I ran WRF output (12km CONUS domain for a month) through MCIPv4.5, and one of the output files I got is METCRO3D of size 235 GB. At that rate, running 12-month WRF output through MCIP would easily yield METCRO3D file of size ~ 3TB, which is extremely big. I am curious how we could handle this issue of file size management in MCIP? Is there a way to make the MCIP output file size manageable?
Since the I/O API relies on a sequential direct access paradigm, this is not really a problem except for the disk space required. For that presumptive 1-year file (say 2018), it takes the underlying netCDF the same amount of time to access the data for 2018001:000000 that it does for 2018365:230000 – it does not have to read through the entire file to access that data, but jumps directly to it. Being able to do that was one of the initial Models-3 I/O requirements…
Note that the data still takes up about the same amount of space whether it’s in a manageable 3 pieces (MC2, MD3, MC3) or whether it’s in a hard-to-manage thousands of pieces.
And the disk space is a lot easier than the first time I did this kind of thing, when I had to jump through hoops to get a 24TB RAID for a (33-year) hydrology-modeling project. See, for example,
Thanks a lot! I understand the situation with the file size now.
While I am running MCIP currently, may I also seek your input on running MCIP on the clusters (with respect to parallel computing)?
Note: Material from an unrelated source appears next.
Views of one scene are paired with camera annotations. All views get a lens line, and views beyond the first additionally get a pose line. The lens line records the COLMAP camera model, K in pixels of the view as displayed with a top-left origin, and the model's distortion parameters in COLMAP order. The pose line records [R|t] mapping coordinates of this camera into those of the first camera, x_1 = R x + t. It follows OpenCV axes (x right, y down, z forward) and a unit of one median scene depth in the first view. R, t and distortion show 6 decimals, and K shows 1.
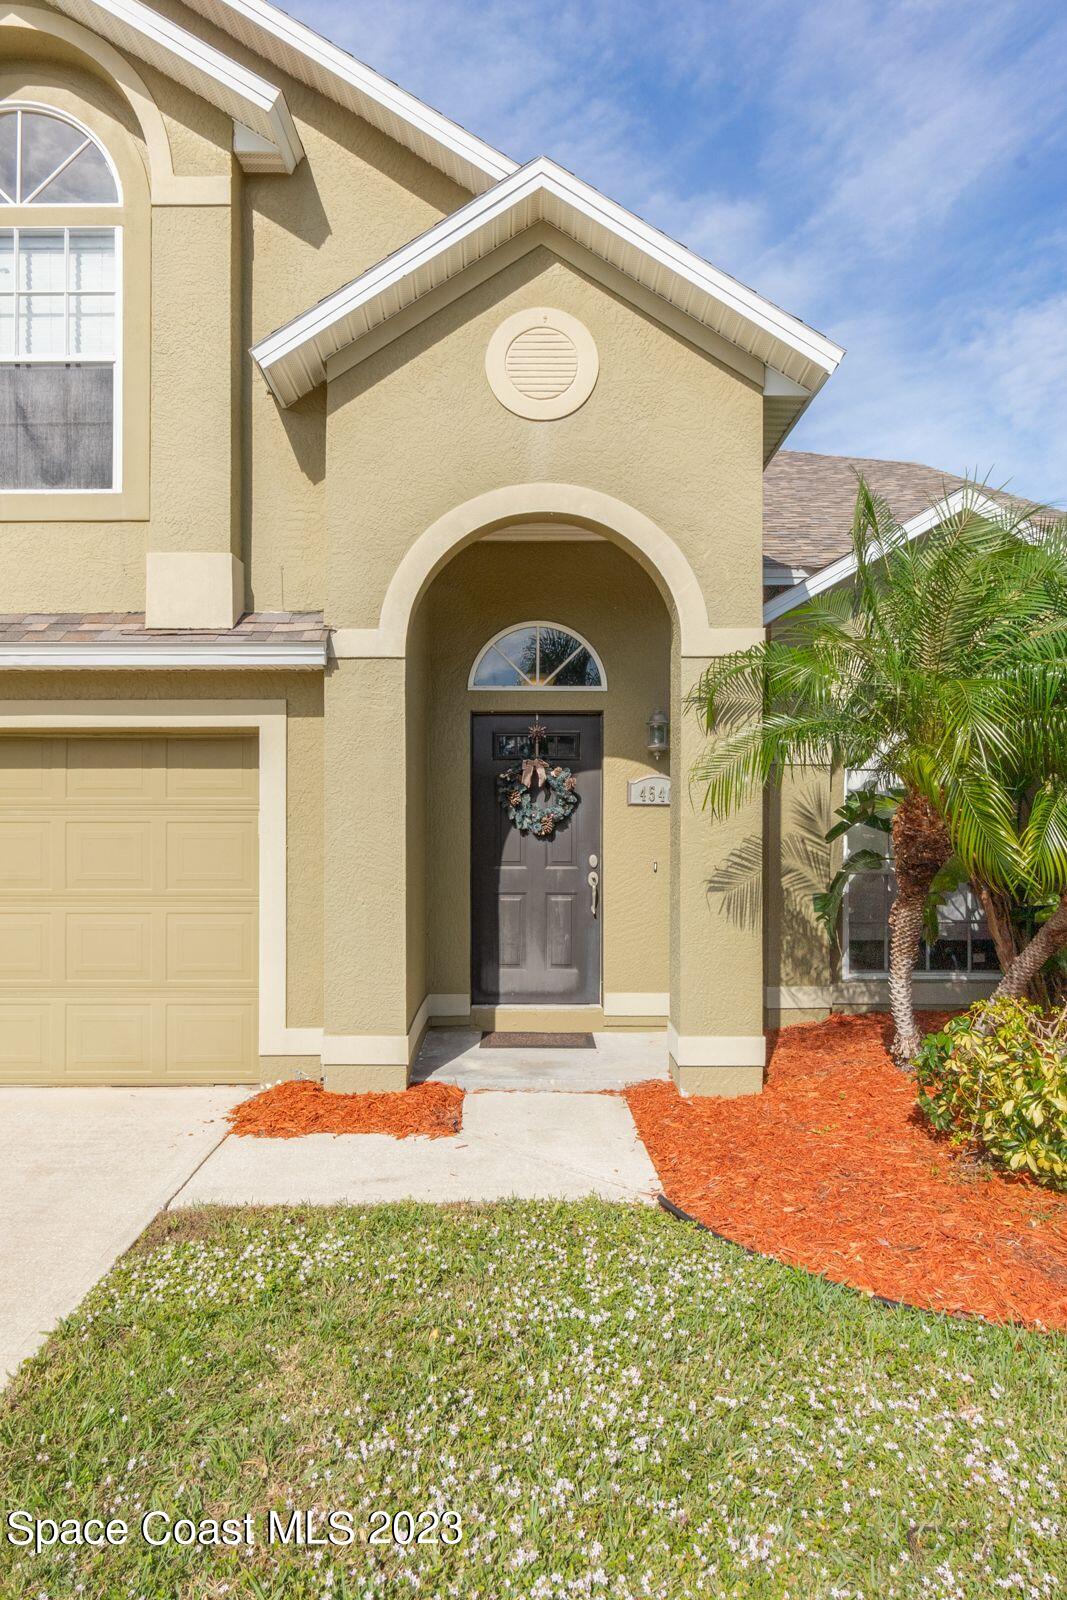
lens RADIAL K [[1009.6, 0, 533.6], [0, 1009.6, 826.1], [0, 0, 1]] dist [0.001870, 0.000196]
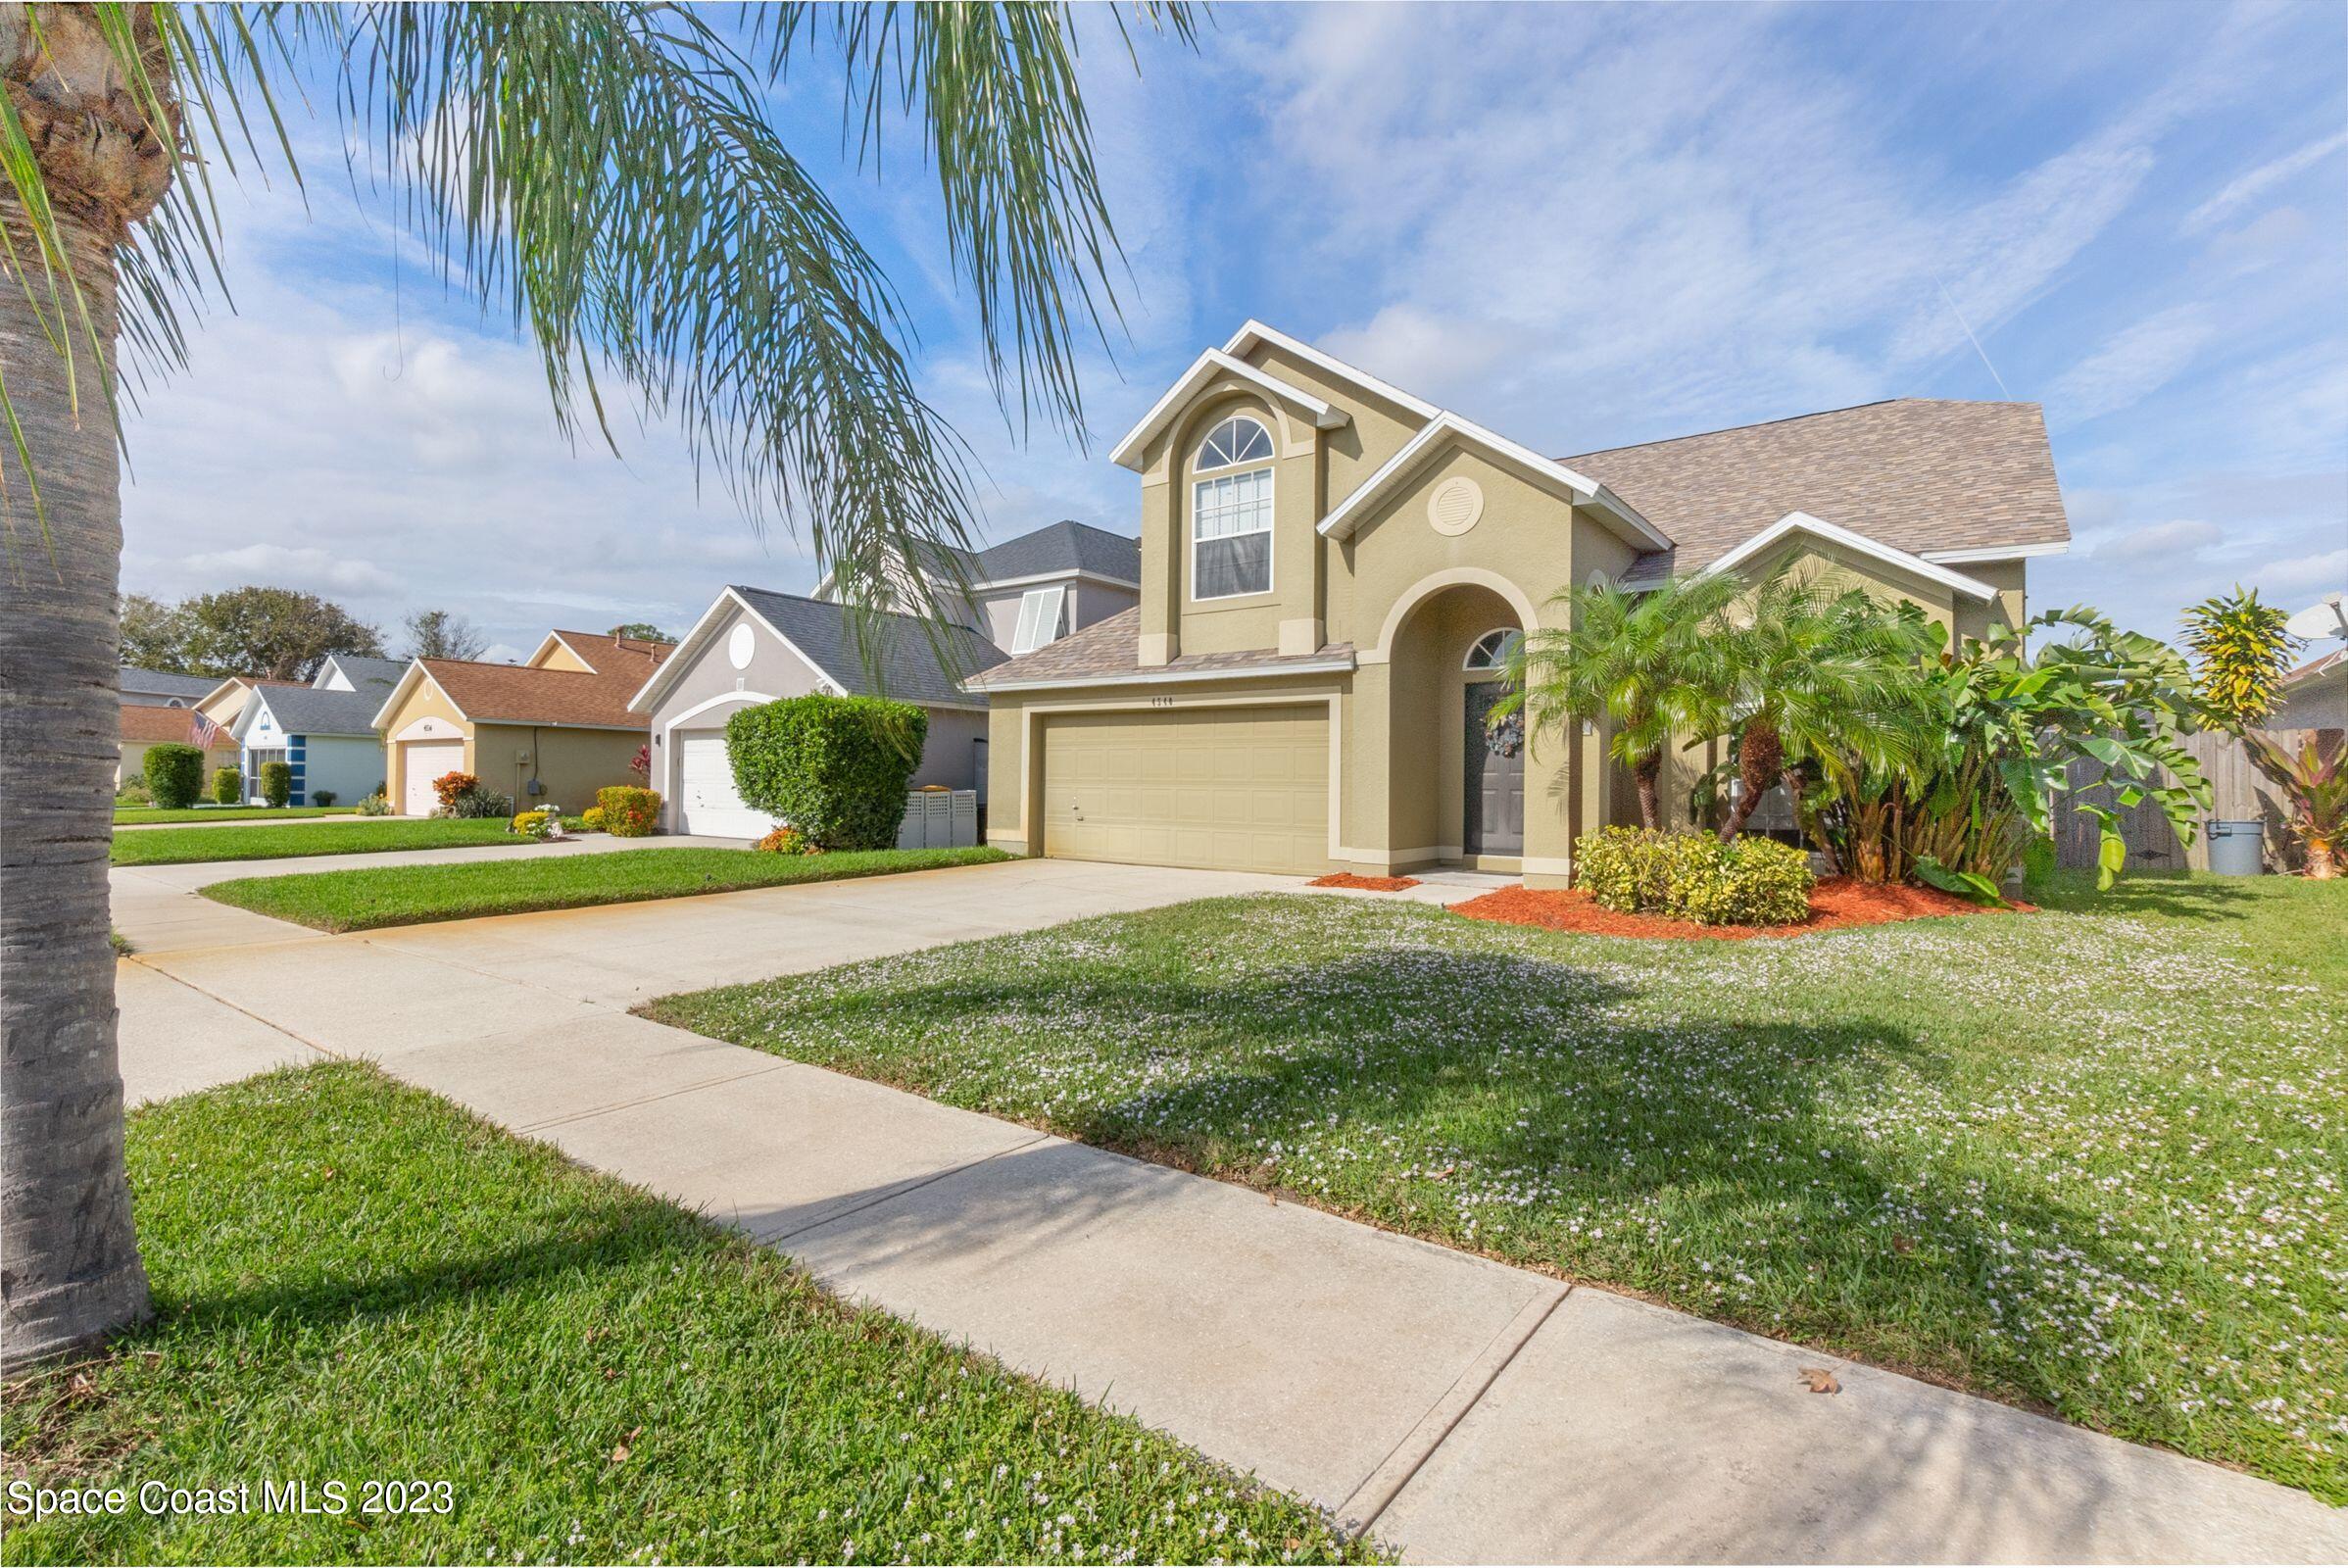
lens RADIAL K [[1021.2, 0, 1168.7], [0, 1021.2, 773.0], [0, 0, 1]] dist [-0.001854, -0.000160]
pose [[0.797773, 0.004162, -0.602943, 0.726400], [-0.005827, 0.999983, -0.000807, 0.055056], [0.602929, 0.004157, 0.797784, -0.859035]]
The same one-month 12km CONUS domain WRF simulation takes ~5 hours (with both single node+single core configuration and 2 nodes+44 core configuration) to process its output on MCIPv4.5, indicating that (a) there was no gain from parallel computing on running MCIP, and (b) it could take 60 hours (about 2.5 days) to run MCIP on 12-month WRF simulation. What is the recommended way to run MCIP efficiently on computing clusters?